No-bake coconut macadamia biscuits with chocolate icing

Chewy, no-bake biscuits crusted with coconut and topped with a smooth, rich, chocolate ganache finished with a dusting of desiccated coconut. Sounds mouth-watering doesn’t it? It sounds like something you could only have one of because they must be seriously naughty. It would appear that if you have a lack of self control when it comes to chocolate you, you shouldn’t have these in your fridge. Right?

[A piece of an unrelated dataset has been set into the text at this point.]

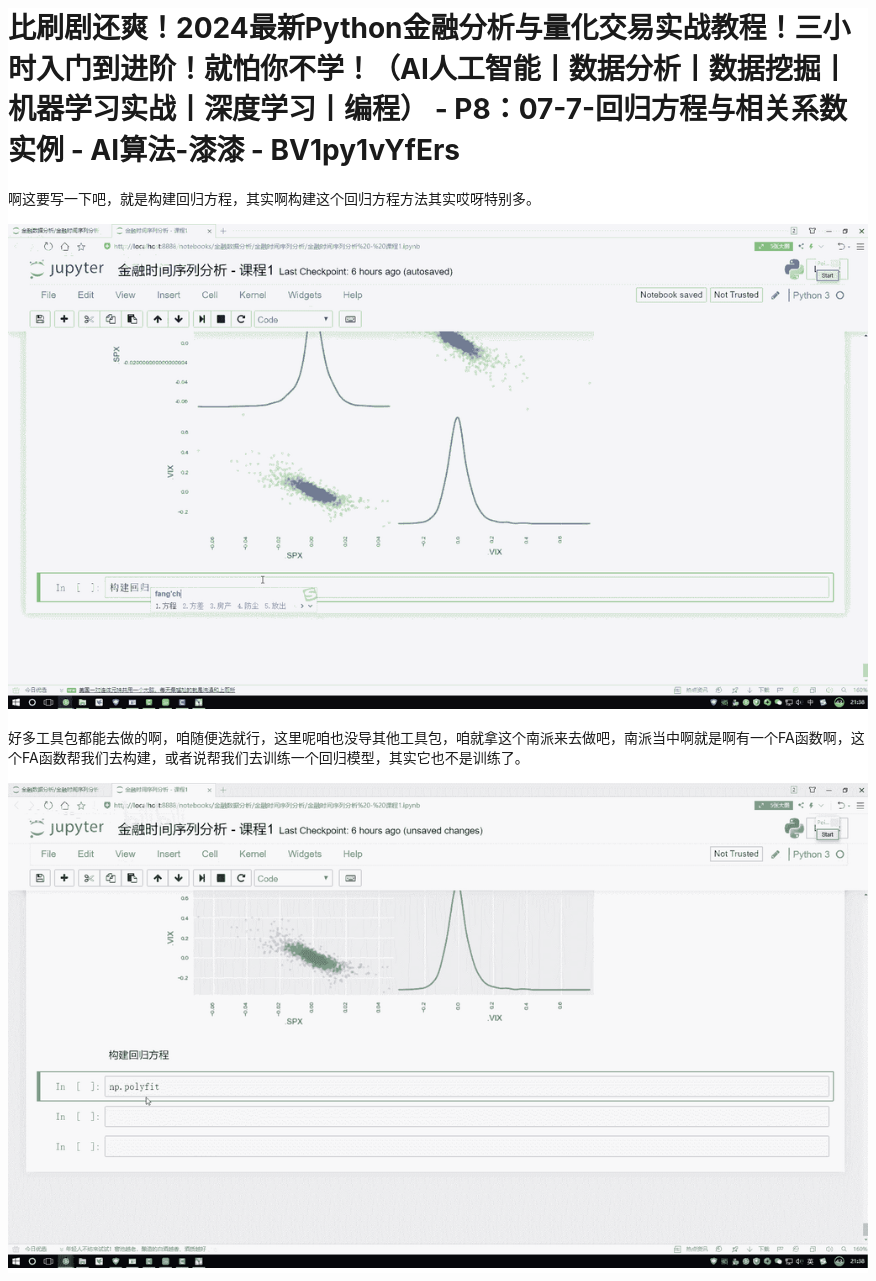# 比刷剧还爽！2024最新Python金融分析与量化交易实战教程！三小时入门到进阶！就怕你不学！（AI人工智能丨数据分析丨数据挖掘丨机器学习实战丨深度学习丨编程） - P8：07-7-回归方程与相关系数实例 - AI算法-漆漆 - BV1py1vYfErs

啊这要写一下吧，就是构建回归方程，其实啊构建这个回归方程方法其实哎呀特别多。

![](img/6ba31ab2f0efbe9fddfbe5061b37be0c_1.png)

好多工具包都能去做的啊，咱随便选就行，这里呢咱也没导其他工具包，咱就拿这个南派来去做吧，南派当中啊就是啊有一个FA函数啊，这个FA函数帮我们去构建，或者说帮我们去训练一个回归模型，其实它也不是训练了。



![](img/6ba31ab2f0efbe9fddfbe5061b37be0c_3.png)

No-bake coconut macadamia biscuits with chocolate icing

I certainly was feeling pretty guilty savouring the chocolate flavour still in on my tongue after eating 3 in quick succession. They’re so rich and moreish you’ll be forgiven for grabbing for a second before the first has even been swallowed.

The base

What’s this photo got to do with these naughty little morsels? That’s all that’s in the base! My no-bake coconut macadamia biscuits with chocolate icing are actually really good for you. Surprise! They started out as an attempt to make a ‘chocolate cheesecake’ recipe from Super Food Ideas.

The failed base

Can you say failure? I don’t know what I did wrong but my cheesecake bases looked absolutely nothing like they did in the magazine. They tasted amazing but there was no way they were going to hold their shape as a base and support the filling. ‘Come on Claire, think!’ Yes I actually said that to myself. I grabbed a little bit and smeared it with icing. Oh yes there was no way any of this was going to waste, just had to think of a pretty way to present it.

Icing

What’s with the banana and avo? That’s what makes the icing so wonderfully creamy. Seriously, this stuff is so good I ate the leftovers by the spoonful. It would make a very luscious pudding. I rolled little portions into balls then flattened them a little and coated each one with desiccated coconut. They’re pretty soft so make sure you keep them in the fridge until just before serving.

with picasion

I piped on a pretty little rose of icing then a sprinkle of coconut topped them off nicely.

no bake coconut macadamia biscuits with chocolate icing

I’m not on any particular diet but these happen to be gluten-free, dairy-free, refined-sugar-free and vegan. I think that ticks a box for nearly every allergy (except nuts). Enjoy!

What about you? What would you have done with the failed bases? Would you try something ‘chocolate’ made with avo and banana?

no bake coconut macadamia biscuits with chocolate icing

Coconut macadamia biscuits with chocolate icing

Coconut macadamia biscuits with chocolate icing

Yield: 40
Prep Time: 25 minutes
Total Time: 25 minutes

Ingredients

Biscuit

  • 2 cups raw unsalted macadamias
  • 100g fresh dates, seeds removed
  • 1/2 cup shredded coconut
  • 1/2 cup desiccated coconut

Icing

  • 2 avocados
  • 1 large banana
  • 2-3 tbsp cocoa powder
  • 1/2 cup pure maple syrup

Instructions

    Biscuit

    1. Place the nuts, dates and shredded coconut in the bowl of a food processor and process until the mixture comes together (stop it and scrape down the sides a couple of times).
    2. Refrigerate the mixture for 30 minutes.
    3. Take it out of the fridge. Place the desiccated coconut in a bowl.
    4. Using a teaspoon of mixture at a time, roll it into balls then press into a disc and press in the coconut to coat.
    5. Place on a plate.

    Icing

    1. Place the avocado, banana, cocoa powder and maple syrup in the food processor and process until smooth like ganache.
    2. Spoon it into a piping bag fitted with a start tip.
    3. Pipe the 'icing' on top of the 'biscuits'.
    4. Sprinkle with a little extra desiccated coconut.
    5. Refrigerate until just before serving.